As national attention focuses around the disproportionate use of police stop-and-frisks against minorities in New York City, nearby Newark, New Jersey has announced a policy to voluntarily release a raft of data about stops by the state’s largest police department.

According to an order approved by the City Council Tuesday, the police department will release data every month that includes not just statistics about the nature of stops and frisks, but also information about internal complaints filed, and the results of those complaints. Newarks’ internal complaints process has weathered particular criticism, with a 2011 ACLU review showing that out of 261 complaints filed over the course of two years on excessive force or improper policing, only one was sustained. A federal investigation of the procedure is ongoing, but new statistics posted on a website will allow the public to better monitor policing.
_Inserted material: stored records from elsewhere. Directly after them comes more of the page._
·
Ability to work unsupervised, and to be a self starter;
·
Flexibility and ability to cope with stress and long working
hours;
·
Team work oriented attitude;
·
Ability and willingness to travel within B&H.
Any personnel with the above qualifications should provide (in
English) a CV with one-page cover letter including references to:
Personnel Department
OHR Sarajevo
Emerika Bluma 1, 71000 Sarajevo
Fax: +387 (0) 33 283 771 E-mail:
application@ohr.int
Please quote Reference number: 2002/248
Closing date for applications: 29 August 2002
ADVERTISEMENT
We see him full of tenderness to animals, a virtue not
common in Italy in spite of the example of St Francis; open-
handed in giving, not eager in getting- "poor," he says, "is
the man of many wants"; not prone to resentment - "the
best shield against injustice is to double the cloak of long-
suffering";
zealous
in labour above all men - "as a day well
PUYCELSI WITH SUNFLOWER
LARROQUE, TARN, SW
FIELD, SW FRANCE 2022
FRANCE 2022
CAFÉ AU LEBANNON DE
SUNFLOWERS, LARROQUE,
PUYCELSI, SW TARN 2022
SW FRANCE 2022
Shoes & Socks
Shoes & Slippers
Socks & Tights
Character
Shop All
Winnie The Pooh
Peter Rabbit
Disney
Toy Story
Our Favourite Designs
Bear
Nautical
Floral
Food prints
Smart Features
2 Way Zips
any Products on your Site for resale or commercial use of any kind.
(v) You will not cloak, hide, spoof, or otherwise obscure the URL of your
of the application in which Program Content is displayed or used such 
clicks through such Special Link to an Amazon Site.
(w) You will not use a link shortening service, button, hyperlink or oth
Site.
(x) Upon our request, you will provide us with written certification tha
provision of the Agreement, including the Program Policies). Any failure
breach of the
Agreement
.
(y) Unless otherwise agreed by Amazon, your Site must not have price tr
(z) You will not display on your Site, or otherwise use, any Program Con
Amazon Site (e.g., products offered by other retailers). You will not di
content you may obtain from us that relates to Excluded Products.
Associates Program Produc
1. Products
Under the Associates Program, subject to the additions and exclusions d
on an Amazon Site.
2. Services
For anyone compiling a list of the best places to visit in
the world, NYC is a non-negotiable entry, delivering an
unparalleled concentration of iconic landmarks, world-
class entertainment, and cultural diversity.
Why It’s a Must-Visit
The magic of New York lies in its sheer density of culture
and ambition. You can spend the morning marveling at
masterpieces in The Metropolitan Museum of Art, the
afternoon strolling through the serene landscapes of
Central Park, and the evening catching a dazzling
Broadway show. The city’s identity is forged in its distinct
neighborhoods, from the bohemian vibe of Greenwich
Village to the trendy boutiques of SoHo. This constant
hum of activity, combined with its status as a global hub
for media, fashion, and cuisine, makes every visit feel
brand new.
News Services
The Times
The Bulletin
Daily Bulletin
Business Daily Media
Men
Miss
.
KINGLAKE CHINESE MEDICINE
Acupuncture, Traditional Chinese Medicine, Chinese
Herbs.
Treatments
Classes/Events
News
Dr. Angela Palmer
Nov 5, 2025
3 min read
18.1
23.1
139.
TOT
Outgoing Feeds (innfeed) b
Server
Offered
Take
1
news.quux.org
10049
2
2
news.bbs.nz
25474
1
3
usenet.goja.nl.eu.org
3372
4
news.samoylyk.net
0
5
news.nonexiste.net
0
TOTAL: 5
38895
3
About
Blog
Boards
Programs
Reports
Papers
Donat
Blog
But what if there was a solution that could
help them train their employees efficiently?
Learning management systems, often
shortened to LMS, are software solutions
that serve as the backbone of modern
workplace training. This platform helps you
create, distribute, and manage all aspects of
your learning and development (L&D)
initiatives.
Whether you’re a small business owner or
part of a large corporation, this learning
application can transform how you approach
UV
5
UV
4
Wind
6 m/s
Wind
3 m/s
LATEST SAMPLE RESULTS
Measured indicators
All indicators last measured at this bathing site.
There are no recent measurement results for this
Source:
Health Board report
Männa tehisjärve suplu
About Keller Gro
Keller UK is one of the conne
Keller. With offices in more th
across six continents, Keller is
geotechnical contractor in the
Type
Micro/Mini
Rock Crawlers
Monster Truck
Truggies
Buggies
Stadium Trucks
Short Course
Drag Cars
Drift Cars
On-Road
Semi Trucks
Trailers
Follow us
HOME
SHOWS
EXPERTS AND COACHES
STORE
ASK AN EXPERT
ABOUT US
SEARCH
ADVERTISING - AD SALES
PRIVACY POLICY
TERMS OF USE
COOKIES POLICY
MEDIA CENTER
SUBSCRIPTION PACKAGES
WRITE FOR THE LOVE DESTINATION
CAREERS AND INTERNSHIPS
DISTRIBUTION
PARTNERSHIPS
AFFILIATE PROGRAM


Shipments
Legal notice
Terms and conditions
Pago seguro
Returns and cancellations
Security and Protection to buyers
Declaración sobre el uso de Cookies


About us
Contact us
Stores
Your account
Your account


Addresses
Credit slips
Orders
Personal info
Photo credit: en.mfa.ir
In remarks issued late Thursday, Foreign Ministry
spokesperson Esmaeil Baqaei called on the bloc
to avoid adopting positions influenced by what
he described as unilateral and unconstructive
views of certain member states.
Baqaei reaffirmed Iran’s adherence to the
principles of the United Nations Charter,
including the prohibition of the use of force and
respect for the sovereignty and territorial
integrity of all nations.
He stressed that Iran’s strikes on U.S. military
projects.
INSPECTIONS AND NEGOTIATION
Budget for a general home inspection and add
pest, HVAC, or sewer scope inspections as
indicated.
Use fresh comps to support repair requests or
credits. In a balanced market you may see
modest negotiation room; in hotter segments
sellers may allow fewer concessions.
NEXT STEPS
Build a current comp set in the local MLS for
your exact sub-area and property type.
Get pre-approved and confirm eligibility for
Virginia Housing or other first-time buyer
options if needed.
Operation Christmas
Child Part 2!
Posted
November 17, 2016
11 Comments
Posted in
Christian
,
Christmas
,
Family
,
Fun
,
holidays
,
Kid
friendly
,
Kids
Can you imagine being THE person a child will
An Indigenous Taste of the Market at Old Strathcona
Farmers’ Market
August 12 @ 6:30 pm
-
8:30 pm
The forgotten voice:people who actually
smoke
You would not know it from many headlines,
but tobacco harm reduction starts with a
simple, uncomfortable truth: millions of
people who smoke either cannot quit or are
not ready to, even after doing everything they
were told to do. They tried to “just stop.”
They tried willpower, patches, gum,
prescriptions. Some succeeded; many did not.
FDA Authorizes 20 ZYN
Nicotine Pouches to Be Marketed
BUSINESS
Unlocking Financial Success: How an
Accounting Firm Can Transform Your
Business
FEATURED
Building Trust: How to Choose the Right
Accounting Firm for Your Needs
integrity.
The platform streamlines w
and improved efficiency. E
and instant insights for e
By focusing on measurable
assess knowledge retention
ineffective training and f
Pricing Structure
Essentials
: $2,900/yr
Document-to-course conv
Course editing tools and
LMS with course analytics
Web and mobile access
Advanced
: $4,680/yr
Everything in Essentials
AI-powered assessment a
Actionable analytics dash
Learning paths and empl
Monthly statistics will document every stop, the reason for the stop, whether there was a subsequent frisk, and whether force was used. The reports will also include information on the race, sex, age, and language proficiency of the subjects, as well as whether the individual stopped was a student.

Wayne Fisher, a professor at the Rutgers Police Institute, told the Newark Star-Ledger that no other police department publishes information this detailed this often.

The New York Police Department, whose controversial and rampant stop-and-frisk practices are now under review in a major class action lawsuit, was forced to release 10 years of data about stop-and-frisks in 2008. It now publishes a database with police logs of stops in paper release quarterly, and on its website annually. Statistics about the NYPD program showed that officers stopped more young black men in 2011 than there are young black men in the city, and the program continues to disproportionately target blacks and Latinos, even though stops of whites are more than twice as likely to yield a weapon, and the overwhelming majority of stops result in no charges at all.